The Brandenburg Memorials Foundation has provided opportunities in Sachsenhausen, on the anniversaries of the liberation, for remembering the Jehovahs Witnesses as one of the groups of victims of the Nazis, and for this we are grateful. Many Jehovahs Witnesses suffered in the Brandenburg place of execution and in the Brandenburg concentration camps at Ravensbrück and Sachsenhausen. Plaques now commemorate the Jehovahs Witnesses as a victim group in several concentration camp memorial sites plaques were put up in Mauthausen in 1998, in Sachsenhausen in 1999, in Buchenwald in 2002 and in Dachau in 2003. The State Museum of Auschwitz-Birkenau held a special exhibition on the Jehovahs Witnesses prisoners with the title "purple triangle" in the autumn of 2004. Memories of what thousands of women, men and children had to endure over 60 years ago because of their exemplary efforts to defend their Christian faith can be kept alive in a variety of ways in schools, universities, memorials and museums.
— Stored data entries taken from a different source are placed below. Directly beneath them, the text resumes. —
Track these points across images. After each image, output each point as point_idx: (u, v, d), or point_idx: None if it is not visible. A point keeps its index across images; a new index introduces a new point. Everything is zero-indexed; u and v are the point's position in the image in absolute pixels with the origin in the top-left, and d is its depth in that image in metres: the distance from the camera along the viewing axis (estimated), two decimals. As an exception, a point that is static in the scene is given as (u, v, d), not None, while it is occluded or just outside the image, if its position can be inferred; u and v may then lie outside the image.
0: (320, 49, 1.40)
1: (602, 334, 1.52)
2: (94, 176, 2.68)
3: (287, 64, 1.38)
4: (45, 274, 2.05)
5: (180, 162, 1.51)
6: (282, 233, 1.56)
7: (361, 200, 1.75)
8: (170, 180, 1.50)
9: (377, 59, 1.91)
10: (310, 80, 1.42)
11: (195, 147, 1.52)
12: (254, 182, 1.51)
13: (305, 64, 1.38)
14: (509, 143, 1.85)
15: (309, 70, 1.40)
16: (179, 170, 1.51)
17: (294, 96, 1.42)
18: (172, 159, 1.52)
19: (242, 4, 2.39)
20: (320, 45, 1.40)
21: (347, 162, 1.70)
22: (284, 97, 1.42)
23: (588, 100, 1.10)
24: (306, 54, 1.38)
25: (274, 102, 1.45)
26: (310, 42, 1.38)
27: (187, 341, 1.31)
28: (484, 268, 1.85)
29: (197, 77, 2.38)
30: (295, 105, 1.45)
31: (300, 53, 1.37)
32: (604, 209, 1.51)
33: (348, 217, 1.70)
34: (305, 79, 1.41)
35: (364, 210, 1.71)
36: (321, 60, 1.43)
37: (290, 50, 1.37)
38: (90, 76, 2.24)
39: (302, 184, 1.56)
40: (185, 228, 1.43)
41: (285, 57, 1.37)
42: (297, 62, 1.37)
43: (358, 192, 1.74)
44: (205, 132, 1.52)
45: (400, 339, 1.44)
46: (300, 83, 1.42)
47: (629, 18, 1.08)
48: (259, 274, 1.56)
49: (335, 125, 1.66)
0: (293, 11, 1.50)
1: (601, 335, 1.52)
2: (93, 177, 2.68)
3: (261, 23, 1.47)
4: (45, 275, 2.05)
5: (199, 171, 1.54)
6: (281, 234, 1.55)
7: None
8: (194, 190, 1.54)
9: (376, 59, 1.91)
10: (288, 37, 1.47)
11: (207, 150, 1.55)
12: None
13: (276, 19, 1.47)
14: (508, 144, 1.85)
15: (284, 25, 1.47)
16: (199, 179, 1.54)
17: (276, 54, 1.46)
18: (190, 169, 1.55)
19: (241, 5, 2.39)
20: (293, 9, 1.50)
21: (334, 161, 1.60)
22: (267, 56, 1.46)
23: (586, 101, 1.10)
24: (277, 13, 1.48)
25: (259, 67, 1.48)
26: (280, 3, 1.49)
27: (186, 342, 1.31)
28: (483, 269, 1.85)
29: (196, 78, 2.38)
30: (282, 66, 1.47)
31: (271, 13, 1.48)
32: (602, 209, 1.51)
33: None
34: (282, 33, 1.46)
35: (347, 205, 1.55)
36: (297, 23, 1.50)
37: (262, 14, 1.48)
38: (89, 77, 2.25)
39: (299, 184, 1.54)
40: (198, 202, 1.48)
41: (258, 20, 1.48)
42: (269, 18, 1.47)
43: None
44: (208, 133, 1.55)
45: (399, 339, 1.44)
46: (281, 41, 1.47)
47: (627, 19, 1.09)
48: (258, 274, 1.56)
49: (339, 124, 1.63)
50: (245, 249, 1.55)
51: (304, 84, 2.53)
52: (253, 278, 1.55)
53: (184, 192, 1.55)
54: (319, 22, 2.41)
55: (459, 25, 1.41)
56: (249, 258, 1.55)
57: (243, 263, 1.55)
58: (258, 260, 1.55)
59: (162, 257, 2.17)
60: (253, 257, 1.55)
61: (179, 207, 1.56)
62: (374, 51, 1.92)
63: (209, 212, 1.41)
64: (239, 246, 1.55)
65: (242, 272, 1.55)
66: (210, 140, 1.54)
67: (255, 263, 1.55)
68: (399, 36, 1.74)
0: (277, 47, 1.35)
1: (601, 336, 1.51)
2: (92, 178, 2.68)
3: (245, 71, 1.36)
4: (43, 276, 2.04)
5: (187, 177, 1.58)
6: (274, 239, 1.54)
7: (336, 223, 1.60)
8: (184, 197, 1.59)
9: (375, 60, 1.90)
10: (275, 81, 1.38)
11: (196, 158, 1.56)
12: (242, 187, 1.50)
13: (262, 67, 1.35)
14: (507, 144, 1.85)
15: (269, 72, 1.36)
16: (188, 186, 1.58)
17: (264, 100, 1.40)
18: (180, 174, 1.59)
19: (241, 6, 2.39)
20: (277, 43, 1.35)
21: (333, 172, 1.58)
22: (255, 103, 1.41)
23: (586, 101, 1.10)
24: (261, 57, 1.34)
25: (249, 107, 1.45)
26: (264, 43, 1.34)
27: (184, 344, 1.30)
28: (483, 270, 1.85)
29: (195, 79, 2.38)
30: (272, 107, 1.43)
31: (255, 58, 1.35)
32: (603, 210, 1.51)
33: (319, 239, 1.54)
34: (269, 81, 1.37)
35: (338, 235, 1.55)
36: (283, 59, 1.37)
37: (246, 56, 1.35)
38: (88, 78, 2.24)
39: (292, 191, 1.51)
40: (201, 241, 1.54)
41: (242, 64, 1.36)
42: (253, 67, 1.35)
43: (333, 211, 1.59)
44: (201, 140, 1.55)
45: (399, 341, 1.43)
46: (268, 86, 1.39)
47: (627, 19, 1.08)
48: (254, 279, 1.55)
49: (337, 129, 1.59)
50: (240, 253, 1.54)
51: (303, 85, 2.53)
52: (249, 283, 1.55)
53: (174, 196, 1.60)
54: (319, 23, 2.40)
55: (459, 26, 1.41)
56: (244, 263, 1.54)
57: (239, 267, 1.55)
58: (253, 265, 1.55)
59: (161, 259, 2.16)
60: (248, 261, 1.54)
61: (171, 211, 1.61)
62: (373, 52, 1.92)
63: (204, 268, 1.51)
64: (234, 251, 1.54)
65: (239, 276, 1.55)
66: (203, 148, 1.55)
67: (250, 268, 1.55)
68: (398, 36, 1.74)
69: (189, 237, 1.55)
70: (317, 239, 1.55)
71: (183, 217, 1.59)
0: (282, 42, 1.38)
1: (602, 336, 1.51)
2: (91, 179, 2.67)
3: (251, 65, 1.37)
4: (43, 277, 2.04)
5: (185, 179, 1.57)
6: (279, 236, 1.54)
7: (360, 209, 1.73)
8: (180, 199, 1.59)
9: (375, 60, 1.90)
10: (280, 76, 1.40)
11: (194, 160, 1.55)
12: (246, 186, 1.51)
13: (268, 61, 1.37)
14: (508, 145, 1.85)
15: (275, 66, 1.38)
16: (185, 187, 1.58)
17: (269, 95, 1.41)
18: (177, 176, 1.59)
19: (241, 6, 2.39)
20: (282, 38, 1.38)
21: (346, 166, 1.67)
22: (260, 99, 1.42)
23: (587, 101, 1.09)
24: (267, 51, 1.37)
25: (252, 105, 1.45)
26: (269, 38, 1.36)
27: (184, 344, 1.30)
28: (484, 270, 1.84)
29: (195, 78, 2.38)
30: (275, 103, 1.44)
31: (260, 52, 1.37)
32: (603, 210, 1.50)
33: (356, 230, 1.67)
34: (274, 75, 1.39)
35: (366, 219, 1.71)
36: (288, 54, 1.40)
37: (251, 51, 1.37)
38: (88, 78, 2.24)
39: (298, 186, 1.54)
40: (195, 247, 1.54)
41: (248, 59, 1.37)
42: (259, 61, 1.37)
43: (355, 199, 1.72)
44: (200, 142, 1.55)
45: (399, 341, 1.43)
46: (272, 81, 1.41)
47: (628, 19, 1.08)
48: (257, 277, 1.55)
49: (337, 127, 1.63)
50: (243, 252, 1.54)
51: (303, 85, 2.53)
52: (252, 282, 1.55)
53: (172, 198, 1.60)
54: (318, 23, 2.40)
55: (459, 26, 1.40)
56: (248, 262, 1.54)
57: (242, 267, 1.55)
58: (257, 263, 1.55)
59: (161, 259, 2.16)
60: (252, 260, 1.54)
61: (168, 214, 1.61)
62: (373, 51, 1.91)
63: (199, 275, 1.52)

To close, I would like to remember the approaching liberation of the 230 Jehovahs Witnesses from Sachsenhausen Concentration Camp and other camps by quoting from a report by Karl Läufer, which reveals the extent to which they looked after each other even under the terrible conditions of the "Death March" to Schwerin, known as the "evacuation" of the camp: "In April 1945, the gates of the concentration camp finally opened for us. The order that had prevailed until then broke down, and so we were all able to assemble in a single block, without supervision. First, we prayerfully remembered the promises God had made and spoke words of encouragement for what was coming, because we would now be brought, under SS guard, from Sachsenhausen to Schwerin in Mecklenburg. We left the camp last, after all the other prisoners had marched away. The SS entrusted us with a special task for the journey; their valuables, packed in boxes and loaded onto a large handcart, which we were to bring with us. On the long march, many prisoners were shot by the SS if they became too tired to walk any further. But it was different with us brothers: as son as anyone became incapable of walking any further, he was placed sitting on the cart, and so he was taken along and saved from death."